我不知道那是為了甚麼──我只知道這一定是他來找我的原因。
我走到他的身前,神情嚴肅:「閣下既然化身成為一個看起來像是君子的地球人,那麼,行為也請比照君子來進行。」
我的用詞,十分羅唆,正合某些所謂「文藝作品」的用法,對於這種用詞方法,最準確的評語是:那不像是人說的話。
而我在當時是故意這樣說的──道理很簡單,因為亮聲根本不是人,用不像是人說的話,與之交談,不亦相宜乎?
而且不但是他對我不滿,我也對他不滿──上得門來,甚麼話也沒有說,就擺出一連串動作來,真是莫名其妙。

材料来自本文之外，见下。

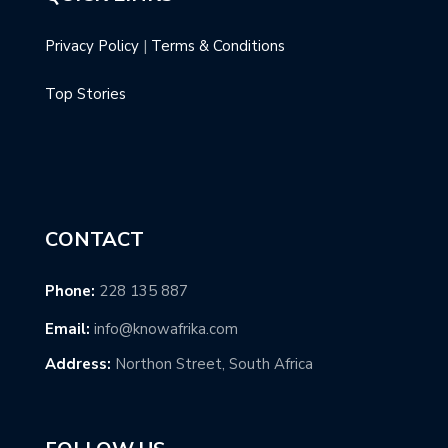
Privacy Policy
|
Terms & Conditions
Top Stories
CONTACT
Phone:
228 135 887
Email:
info@knowafrika.com
Address:
Northon Street, South Africa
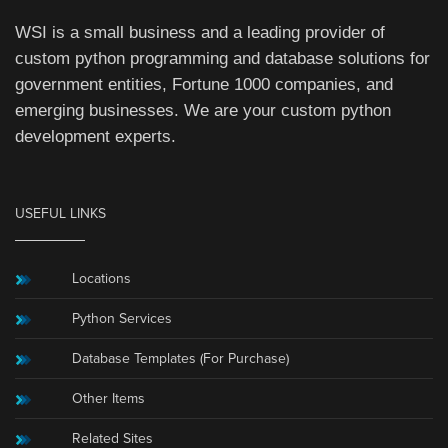
WSI is a small business and a leading provider of
custom python programming and database solutions for
government entities, Fortune 1000 companies, and
emerging businesses. We are your custom python
development experts.
USEFUL LINKS
Locations
Python Services
Database Templates (For Purchase)
Other Items
Related Sites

亮聲聽得我那樣說,整個人跳起來,大聲道:「我怎麼不君子了?」
我也大聲道:「有話不直說──非君子也!」
亮聲抗議:「不是說話不可以太直接嗎?那是禮貌。」
我教他:「陌生人之間可以如此,朋友之間如此,就變成虛偽,絕非禮貌!」
亮聲喃喃自語:「地球人的行為,真是複雜!」
我笑道:「你慢慢學吧,你對我有何不滿,從實道來。」
亮聲倒也爽快:「你不夠朋友,找到了生命配額轉移的方法,卻不告訴我們!」
他說得十分認真,而且再也不在表情上掩飾他的不滿。
我呆了一呆,叫了起來:「這話從何說起?」
叫了一句之後,我靈光一閃,知道他是為甚麼會來興師問罪的了──事情很明顯,又是那徵求啟事惹出來的。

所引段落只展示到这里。